Saved data entries:
=-=-=-=-=

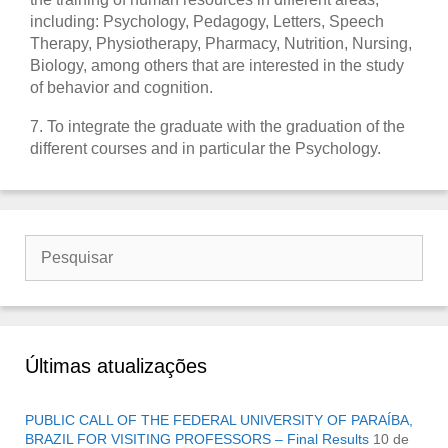
including: Psychology, Pedagogy, Letters, Speech
Therapy, Physiotherapy, Pharmacy, Nutrition, Nursing,
Biology, among others that are interested in the study
of behavior and cognition.
7. To integrate the graduate with the graduation of the
different courses and in particular the Psychology.
Buscar
por:
Últimas atualizações
PUBLIC CALL OF THE FEDERAL UNIVERSITY OF PARAÍBA,
BRAZIL FOR VISITING PROFESSORS – Final Results
10 de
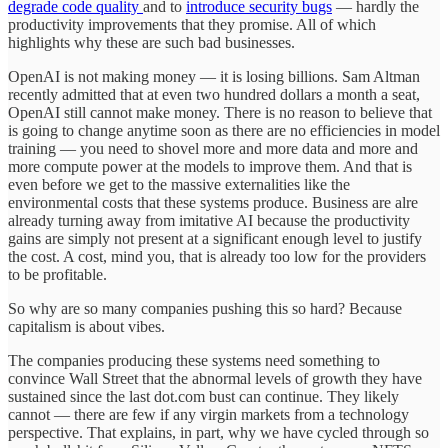
degrade code quality
and to
introduce security bugs
— hardly the
productivity improvements that they promise. All of which
highlights why these are such bad businesses.
OpenAI is not making money — it is losing billions. Sam Altman
recently admitted that at even two hundred dollars a month a seat,
OpenAI still cannot make money. There is no reason to believe that
is going to change anytime soon as there are no efficiencies in model
training — you need to shovel more and more data and more and
more compute power at the models to improve them. And that is
even before we get to the massive externalities like the
environmental costs that these systems produce. Business are alre
already turning away from imitative AI because the productivity
gains are simply not present at a significant enough level to justify
the cost. A cost, mind you, that is already too low for the providers
to be profitable.
So why are so many companies pushing this so hard? Because
capitalism is about vibes.
The companies producing these systems need something to
convince Wall Street that the abnormal levels of growth they have
sustained since the last dot.com bust can continue. They likely
cannot — there are few if any virgin markets from a technology
perspective. That explains, in part, why we have cycled through so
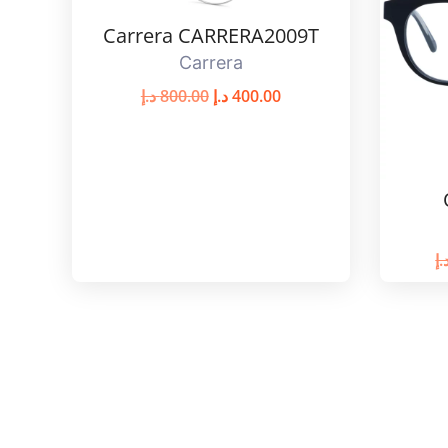
Carrera CARRERA2009T
Carrera
د.إ
800.00
د.إ
400.00
د.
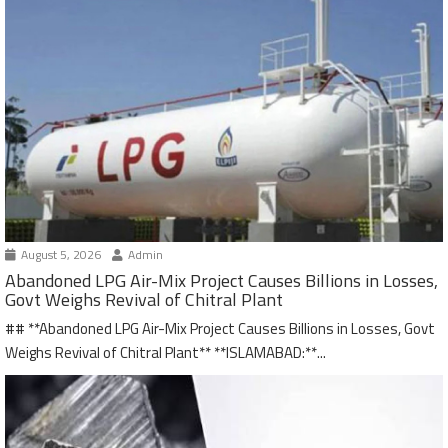
August 5, 2026
Admin
Abandoned LPG Air-Mix Project Causes Billions in Losses,
Govt Weighs Revival of Chitral Plant
## **Abandoned LPG Air-Mix Project Causes Billions in Losses, Govt
Weighs Revival of Chitral Plant** **ISLAMABAD:**...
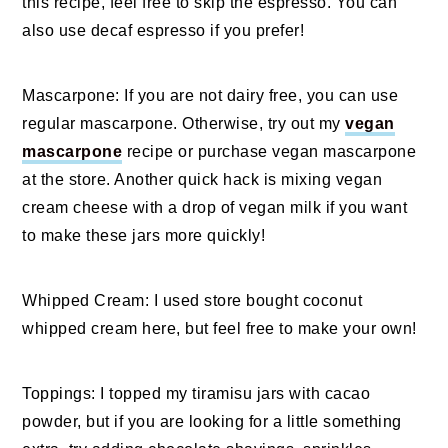
this recipe, feel free to skip the espresso. You can
also use decaf espresso if you prefer!
Mascarpone: If you are not dairy free, you can use
regular mascarpone. Otherwise, try out my
vegan
mascarpone
recipe or purchase vegan mascarpone
at the store. Another quick hack is mixing vegan
cream cheese with a drop of vegan milk if you want
to make these jars more quickly!
Whipped Cream: I used store bought coconut
whipped cream here, but feel free to make your own!
Toppings: I topped my tiramisu jars with cacao
powder, but if you are looking for a little something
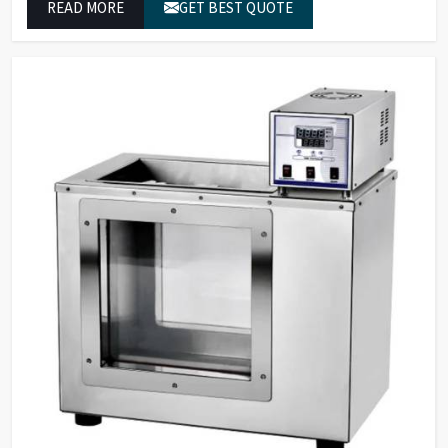
READ MORE
GET BEST QUOTE
reliable outcomes at any time.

=-=-=-=-=

Exercise instructions » Reproduce the text from every row above line for line, changing nothing, and leave the pictures out of your copy.

The answer »
including: Psychology, Pedagogy, Letters, Speech
Therapy, Physiotherapy, Pharmacy, Nutrition, Nursing,
Biology, among others that are interested in the study
of behavior and cognition.
7. To integrate the graduate with the graduation of the
different courses and in particular the Psychology.
Buscar
por:
Últimas atualizações
PUBLIC CALL OF THE FEDERAL UNIVERSITY OF PARAÍBA,
BRAZIL FOR VISITING PROFESSORS – Final Results
10 de
degrade code quality
and to
introduce security bugs
— hardly the
productivity improvements that they promise. All of which
highlights why these are such bad businesses.
OpenAI is not making money — it is losing billions. Sam Altman
recently admitted that at even two hundred dollars a month a seat,
OpenAI still cannot make money. There is no reason to believe that
is going to change anytime soon as there are no efficiencies in model
training — you need to shovel more and more data and more and
more compute power at the models to improve them. And that is
even before we get to the massive externalities like the
environmental costs that these systems produce. Business are alre
already turning away from imitative AI because the productivity
gains are simply not present at a significant enough level to justify
the cost. A cost, mind you, that is already too low for the providers
to be profitable.
So why are so many companies pushing this so hard? Because
capitalism is about vibes.
The companies producing these systems need something to
convince Wall Street that the abnormal levels of growth they have
sustained since the last dot.com bust can continue. They likely
cannot — there are few if any virgin markets from a technology
perspective. That explains, in part, why we have cycled through so
Carrera CARRERA2009T
Carrera
د.إ
800.00
د.إ
400.00
د.
August 5, 2026
Admin
Abandoned LPG Air-Mix Project Causes Billions in Losses,
Govt Weighs Revival of Chitral Plant
## **Abandoned LPG Air-Mix Project Causes Billions in Losses, Govt
Weighs Revival of Chitral Plant** **ISLAMABAD:**...
this recipe, feel free to skip the espresso. You can
also use decaf espresso if you prefer!
Mascarpone: If you are not dairy free, you can use
regular mascarpone. Otherwise, try out my
vegan
mascarpone
recipe or purchase vegan mascarpone
at the store. Another quick hack is mixing vegan
cream cheese with a drop of vegan milk if you want
to make these jars more quickly!
Whipped Cream: I used store bought coconut
whipped cream here, but feel free to make your own!
Toppings: I topped my tiramisu jars with cacao
powder, but if you are looking for a little something
READ MORE
GET BEST QUOTE
reliable outcomes at any time.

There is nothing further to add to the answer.